Local authorities and experts have criticised the competitive nature of bidding for funds as burdensome, with a lack of information as to which will be most attractive. They also say a fragmented “alphabet soup” of funds is confusing.
Green said: “It is really important that local authorities can secure certainty about their funding so they can make more strategic plans and fit in with other plans they make for their local areas, and that the process of bidding for funds is as efficient and streamlined as possible.
“Obviously the government has to make sure it’s getting reliable information and it has able to check the bids are robust and worthwhile. But it can’t be so burdensome on local authorities, who are already very, very stretched, that the process just becomes unmanageable for them.”
Jonathan Webb, senior research fellow at think tank IPPR North, criticised the overall bidding process, likening it to a “beauty pageant”.
He said: “You submit bids and those bids are evaluated based on their attractiveness. I’m sure if you spoke to government the response would be: We have a bidding process because it ensures quality. We want to make sure the best quality bids receive funding. But the reality is certain types of places are going to have far more resources and capacity to put together, quote-unquote, better bids.”
Webb also questioned the Levelling Up Fund’s method of delivering one-off grants to projects rather than diversifying funds to local authorities for necessary public services that have fallen behind since austerity measures were introduced in 2010 under the Coalition government.
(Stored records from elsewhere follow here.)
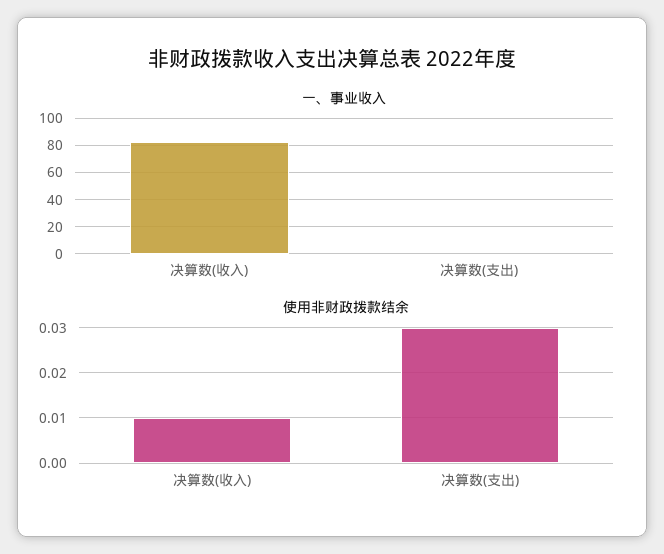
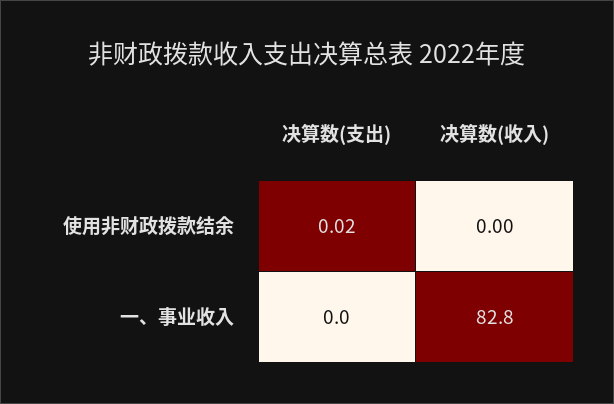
  {
    "一、事业收入": {
      "决算数(收入)": 82.8,
      "决算数(支出)": 0
    },
    "使用非财政拨款结余": {
-     "决算数(收入)": 0.01,
+     "决算数(收入)": 0,
-     "决算数(支出)": 0.03
+     "决算数(支出)": 0.02
    }
  }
“If you want to regenerate a town centre or you want to build something new, go to the Levelling Up Fund. But the local councils do much more than that. They don’t just build things, they don’t just maintain town centres. They provide actual essential services around care and collecting people’s bins and promoting skills in their local area.
“Until that shortfall is actually met in full – that is, we fund local government properly – talk of levelling up is going to be pretty hollow. You’re simply not going to deliver it.”
A DLUHC spokesman said: “The assessment process was transparent, robust and fair and the criteria included the need for projects to be deliverable and to fuel regeneration and growth to level up areas most in need.
“Further rounds of the Levelling Up Fund will continue this work, with unsuccessful bidders
given feedback and able to apply again.”